__GIVEN DATA__:
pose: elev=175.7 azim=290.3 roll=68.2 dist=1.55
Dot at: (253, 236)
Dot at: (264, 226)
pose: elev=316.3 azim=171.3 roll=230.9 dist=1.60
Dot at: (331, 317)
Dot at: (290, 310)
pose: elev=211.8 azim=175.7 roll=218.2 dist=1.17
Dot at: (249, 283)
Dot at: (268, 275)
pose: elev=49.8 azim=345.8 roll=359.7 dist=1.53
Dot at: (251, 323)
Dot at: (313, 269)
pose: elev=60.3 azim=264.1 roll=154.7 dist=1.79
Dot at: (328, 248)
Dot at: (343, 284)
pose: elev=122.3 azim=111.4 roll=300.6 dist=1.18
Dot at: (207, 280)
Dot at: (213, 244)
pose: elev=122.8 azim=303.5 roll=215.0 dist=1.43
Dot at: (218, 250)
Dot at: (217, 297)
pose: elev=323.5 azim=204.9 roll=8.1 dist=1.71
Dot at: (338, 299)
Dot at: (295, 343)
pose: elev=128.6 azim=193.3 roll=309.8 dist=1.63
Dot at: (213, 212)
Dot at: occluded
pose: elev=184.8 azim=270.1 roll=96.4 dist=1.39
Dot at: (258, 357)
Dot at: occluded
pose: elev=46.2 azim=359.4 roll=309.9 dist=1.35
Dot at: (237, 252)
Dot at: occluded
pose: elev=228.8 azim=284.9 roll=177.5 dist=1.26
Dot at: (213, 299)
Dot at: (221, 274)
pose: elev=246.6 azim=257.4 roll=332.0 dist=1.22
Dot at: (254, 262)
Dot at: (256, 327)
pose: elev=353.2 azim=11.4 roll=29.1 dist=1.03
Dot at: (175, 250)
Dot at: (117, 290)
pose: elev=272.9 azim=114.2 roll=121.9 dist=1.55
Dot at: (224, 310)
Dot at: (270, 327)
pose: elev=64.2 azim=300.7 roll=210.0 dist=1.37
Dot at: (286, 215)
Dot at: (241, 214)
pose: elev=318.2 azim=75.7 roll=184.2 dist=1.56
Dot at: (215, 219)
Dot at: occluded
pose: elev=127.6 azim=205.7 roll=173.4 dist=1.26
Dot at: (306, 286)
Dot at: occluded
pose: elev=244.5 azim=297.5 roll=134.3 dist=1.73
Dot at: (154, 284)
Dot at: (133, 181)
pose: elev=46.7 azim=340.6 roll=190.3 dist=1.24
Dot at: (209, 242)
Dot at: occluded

__SHORT EXERCISE__:
Reproduce the stretch of the material above from the line containing "pose: elev=46.7 azim=340.6" through the end of the material, unchanged.

__SOLUTION TO THIS TASK__:
pose: elev=46.7 azim=340.6 roll=190.3 dist=1.24
Dot at: (209, 242)
Dot at: occluded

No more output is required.